By the time Sheikh Tamim took over, Qatar’s per-capita income had swelled toward $130,000, almost twice that of Saudi Arabia, and it had been awarded the right to host the 2022 soccer World Cup.
Politically, Sheikh Hamad established relations with everyone, including Saudi foe Iran and the Lebanese Shiite group Hezbollah, and Sunni Islamists such as Hamas. Israel even opened a trade office in the mid-1990s in a two-story villa in a quiet street in Doha, but was later forced to close it in 2000 under pressure from Iran and Saudi Arabia.
One episode, in June 2008, summed up how the Qataris worked. U.S. Treasury Secretary Henry Paulson visited the country to drum up investment as the financial crisis took hold. On the same day, the Gulf nation decided to allow an Iranian bank to expand.
The problem was that the Americans had wanted to shut the bank all together and suspected the Iranians were keen to get more than just a second branch and establish another financial institution in Qatar.
It showed how “in classic Qatari fashion” Hamad tried to balance competing interests and “such behavior does not satisfy either the U.S. or Iran,” Joseph LeBaron, the American ambassador at the time, wrote the following year in a cable released by Wikileaks.
The approach then broadened.

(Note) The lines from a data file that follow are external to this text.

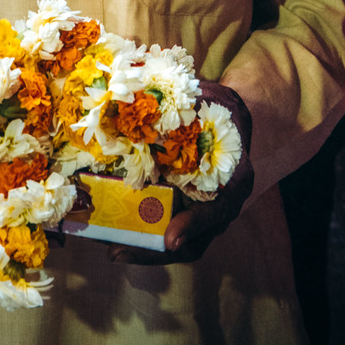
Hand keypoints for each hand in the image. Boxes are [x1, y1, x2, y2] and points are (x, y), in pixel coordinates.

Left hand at [107, 81, 253, 265]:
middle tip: (118, 251)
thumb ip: (182, 108)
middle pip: (192, 241)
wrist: (231, 116)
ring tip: (110, 247)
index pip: (216, 211)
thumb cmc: (218, 108)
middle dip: (154, 250)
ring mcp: (204, 212)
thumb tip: (137, 93)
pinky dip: (141, 233)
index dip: (193, 226)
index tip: (170, 239)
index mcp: (234, 180)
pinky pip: (166, 229)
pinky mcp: (187, 210)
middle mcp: (221, 204)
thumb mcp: (208, 106)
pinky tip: (113, 231)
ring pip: (178, 243)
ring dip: (143, 247)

While Dubai was emerging as a financial and commercial hub, Qatar wanted to distinguish itself as a diplomatic hub, “a clearing house of the world that can solve problems,” said Paul Salem, vice president of the Middle East Institute in Washington.
There were some successes. The Doha agreement reached by rival Lebanese factions in 2008 marked the end of an 18-month crisis in Lebanon. The 2011 Darfur agreement over Sudan was finalized in Doha. Qatar later helped secure the release of Greek Orthodox nuns held by an al-Qaeda affiliate in Syria in 2014. It has also hosted talks between the Taliban and the Afghan government.

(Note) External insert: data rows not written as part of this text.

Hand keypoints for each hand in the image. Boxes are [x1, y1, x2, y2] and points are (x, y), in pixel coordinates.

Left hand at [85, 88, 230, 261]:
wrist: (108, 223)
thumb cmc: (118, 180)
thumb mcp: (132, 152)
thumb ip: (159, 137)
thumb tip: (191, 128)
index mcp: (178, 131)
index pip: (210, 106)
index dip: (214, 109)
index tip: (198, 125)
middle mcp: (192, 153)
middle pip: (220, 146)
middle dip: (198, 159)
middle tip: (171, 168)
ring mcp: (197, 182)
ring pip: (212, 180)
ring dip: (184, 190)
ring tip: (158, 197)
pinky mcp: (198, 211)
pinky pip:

But in between those times, Qatar strayed out of line with the rest of the Gulf. When the Arab Spring began in 2011, it financially supported Egypt under its Muslim Brotherhood president, Mohamed Mursi. While it denied funding the group itself — it’s banned in Saudi Arabia and the U.A.E. — the aid caused antagonism.
“They established good relations, exceptionally, with everyone — Iran, Israel, Taliban, America, Russia — that was part of their old brand,” said Salem. “Then it turned from a global brand that’s friends with everybody to a much more partisan position.”

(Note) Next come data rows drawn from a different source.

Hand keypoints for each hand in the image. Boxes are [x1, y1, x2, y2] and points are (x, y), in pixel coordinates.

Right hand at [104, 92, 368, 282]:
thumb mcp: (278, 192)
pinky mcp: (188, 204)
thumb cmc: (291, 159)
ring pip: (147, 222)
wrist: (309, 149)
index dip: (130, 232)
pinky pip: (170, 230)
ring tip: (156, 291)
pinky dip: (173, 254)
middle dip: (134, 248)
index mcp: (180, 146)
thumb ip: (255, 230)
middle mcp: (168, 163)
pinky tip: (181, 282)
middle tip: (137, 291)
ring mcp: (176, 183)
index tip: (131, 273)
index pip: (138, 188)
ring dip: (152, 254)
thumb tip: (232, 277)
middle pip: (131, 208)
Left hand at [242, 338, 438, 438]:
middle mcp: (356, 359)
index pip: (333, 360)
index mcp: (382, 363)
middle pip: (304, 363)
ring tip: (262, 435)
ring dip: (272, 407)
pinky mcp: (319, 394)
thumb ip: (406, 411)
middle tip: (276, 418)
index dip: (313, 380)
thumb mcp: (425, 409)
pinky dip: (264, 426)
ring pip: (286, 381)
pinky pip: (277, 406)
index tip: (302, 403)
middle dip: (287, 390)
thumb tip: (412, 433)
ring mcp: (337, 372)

Within a year of becoming emir, Sheikh Tamim had seen three neighboring countries withdraw ambassadors over Qatar’s foreign policy, a hostile Egyptian government accused the emirate of giving sanctuary to the opposition and the Syrian rebels it backed get driven back by President Bashar al-Assad’s forces.
As Sheikh Hamad bin Jassim bin Jabr Al Thani, a former prime minister under Father Emir, put it in an interview with Charlie Rose aired in May 2014: “What’s happened in Qatar is the power has been moved to the son while the father is strong.”
The question is whether that strength has endured. Nobody really knows the extent of his involvement, if any, though he remains respected in Qatar, said Hawthorne at Stratfor. “He is such a patriarchal figure,” she said. “He’s going to be a steady presence in the background. As long as he’s living, he will be an influential presence in Qatar.”